Rous del pasado que tras varios días y tras reponerse del desmayo, observaba las ventanas y todo a su alrededor. Su reflejo multiplicado en el espejo roto, le recordaba a cada instante que estaba viviendo una vida que no era la suya. Caleb del futuro entró despacio, con el ceño fruncido y un aire cansado.
—Rous… ¿qué tienes? —preguntó, acercándose—. Te noto distante, como si no estuvieras aquí.
Ella lo miró fijamente, sus labios temblando antes de pronunciar palabra. —¡Porque no pertenezco a esta vida, Caleb! —susurró, con un hilo de voz a punto de romperse.
El hombre se llevó las manos al rostro, como si la frase le partiera el alma. —Lo sé, lo sé… —dijo con voz rota—. Nunca te he dado la vida que mereces. Te he fallado una y otra vez, y aun así sigues conmigo. Perdóname, Rous, perdóname por mi miseria, por no ser el hombre que esperabas.

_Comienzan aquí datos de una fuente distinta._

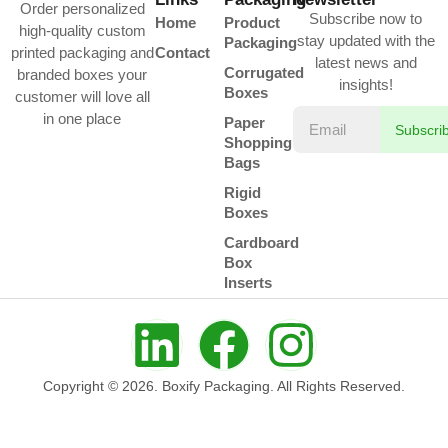
Order personalized
Subscribe now to
Home
Product
high-quality custom
stay updated with the
Packaging
printed packaging and
Contact
latest news and
Corrugated
branded boxes your
insights!
Boxes
customer will love all
in one place
Paper
Subscri
Shopping
Bags
Rigid
Boxes
Cardboard
Box
Inserts
Copyright © 2026. Boxify Packaging. All Rights Reserved.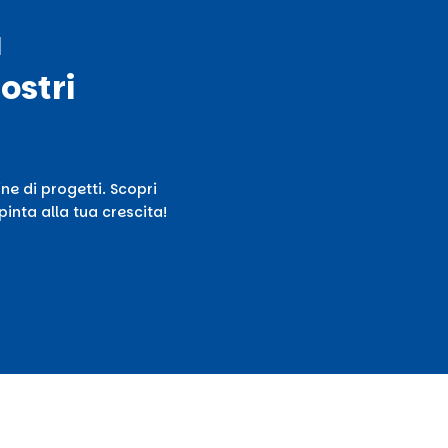
ù
ostri
ne di progetti. Scopri
inta alla tua crescita!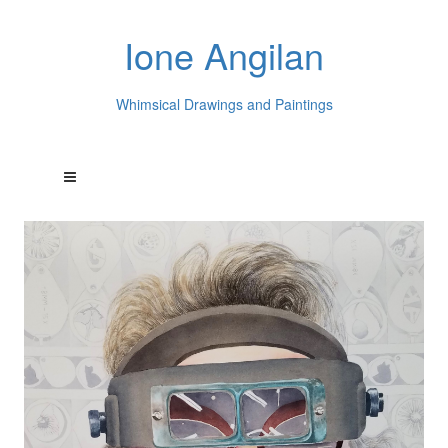
Ione Angilan
Whimsical Drawings and Paintings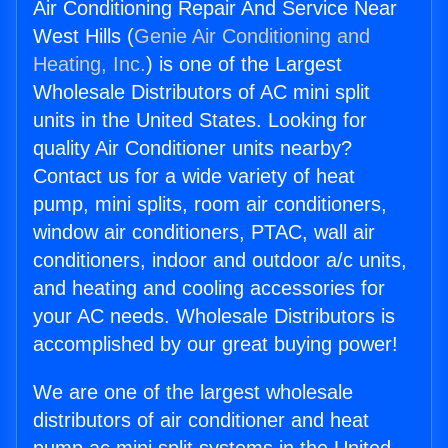
Air Conditioning Repair And Service Near
West Hills (
Genie Air Conditioning and
Heating, Inc.
) is one of the Largest
Wholesale Distributors of AC mini split
units in the United States. Looking for
quality Air Conditioner units nearby?
Contact us for a wide variety of heat
pump, mini splits, room air conditioners,
window air conditioners, PTAC, wall air
conditioners, indoor and outdoor a/c units,
and heating and cooling accessories for
your AC needs. Wholesale Distributors is
accomplished by our great buying power!
We are one of the largest wholesale
distributors of air conditioner and heat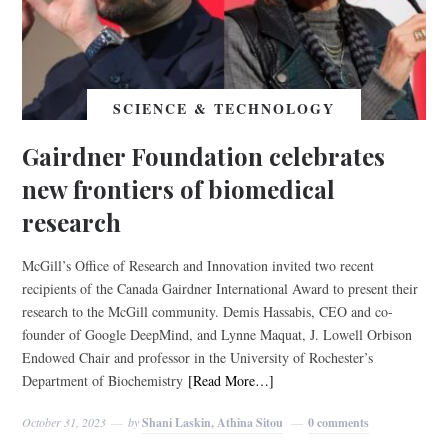
SCIENCE & TECHNOLOGY
Gairdner Foundation celebrates
new frontiers of biomedical
research
McGill’s Office of Research and Innovation invited two recent
recipients of the Canada Gairdner International Award to present their
research to the McGill community. Demis Hassabis, CEO and co-
founder of Google DeepMind, and Lynne Maquat, J. Lowell Orbison
Endowed Chair and professor in the University of Rochester’s
Department of Biochemistry
[Read More…]
October 31, 2023
by
Shani Laskin, Athina Sitou
0 comments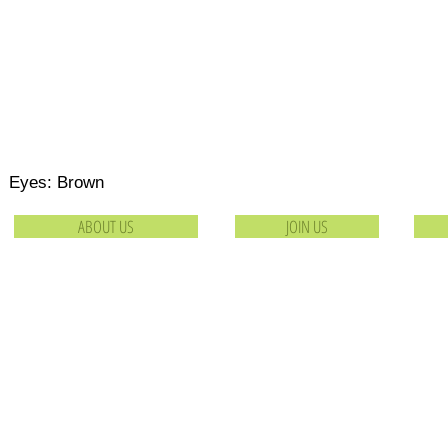
 Eyes: Brown
ABOUT US
JOIN US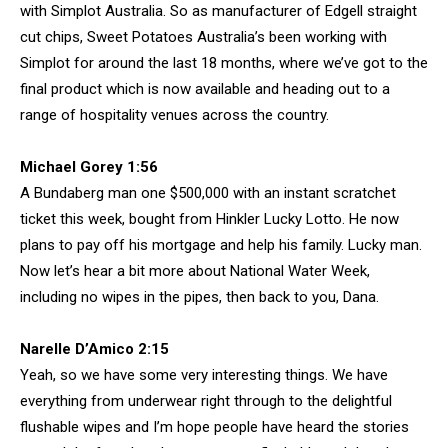
with Simplot Australia. So as manufacturer of Edgell straight
cut chips, Sweet Potatoes Australia’s been working with
Simplot for around the last 18 months, where we’ve got to the
final product which is now available and heading out to a
range of hospitality venues across the country.
Michael Gorey 1:56
A Bundaberg man one $500,000 with an instant scratchet
ticket this week, bought from Hinkler Lucky Lotto. He now
plans to pay off his mortgage and help his family. Lucky man.
Now let’s hear a bit more about National Water Week,
including no wipes in the pipes, then back to you, Dana.
Narelle D’Amico 2:15
Yeah, so we have some very interesting things. We have
everything from underwear right through to the delightful
flushable wipes and I’m hope people have heard the stories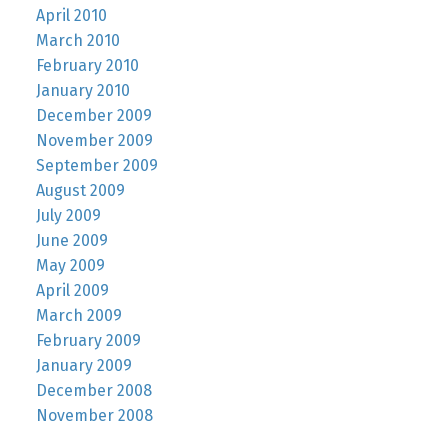
April 2010
March 2010
February 2010
January 2010
December 2009
November 2009
September 2009
August 2009
July 2009
June 2009
May 2009
April 2009
March 2009
February 2009
January 2009
December 2008
November 2008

Ella frunció el ceño, confundida. Dio un paso hacia él. —¿Perdonarte? —repitió—. ¿Por qué pides perdón, Caleb? Tú no tienes la culpa de que yo… de que yo esté aquí, en este futuro.
Él se detuvo, parpadeando varias veces, sin comprender. —¿Cómo que este futuro? —preguntó con cautela—. Hablas como si… como si odiaras todo lo que soy, como si lo nuestro estuviera condenado por lo económico, por mi fracaso.
Rous negó con la cabeza con desesperación. —No hablo de dinero, Caleb. Hablo de tiempo… de destino. Yo no debería estar aquí, en este instante, en esta vida. No soy la Rous que tú conoces…
Caleb la interrumpió, tomándola de las manos con fuerza. —¡No digas eso! Eres tú… siempre has sido tú. Y aunque me mires con desprecio, aunque digas que no perteneces aquí, te suplico que me perdones. Yo cambiaré, Rous, juro que cambiaré nuestra situación económica muy pronto.
Ella lo miró, con lágrimas empañando sus ojos. El nudo en su garganta era insoportable. —No entiendes… —susurró—. No entiendes que cuando digo que no pertenezco aquí, no hablo de ti… hablo de mí.
Él la estrechó contra su pecho, temblando como un niño. —Entonces déjame cargar con tu dolor. Si dices que no perteneces a esta vida… yo haré que te sientas parte de ella. Aunque me cueste la mía.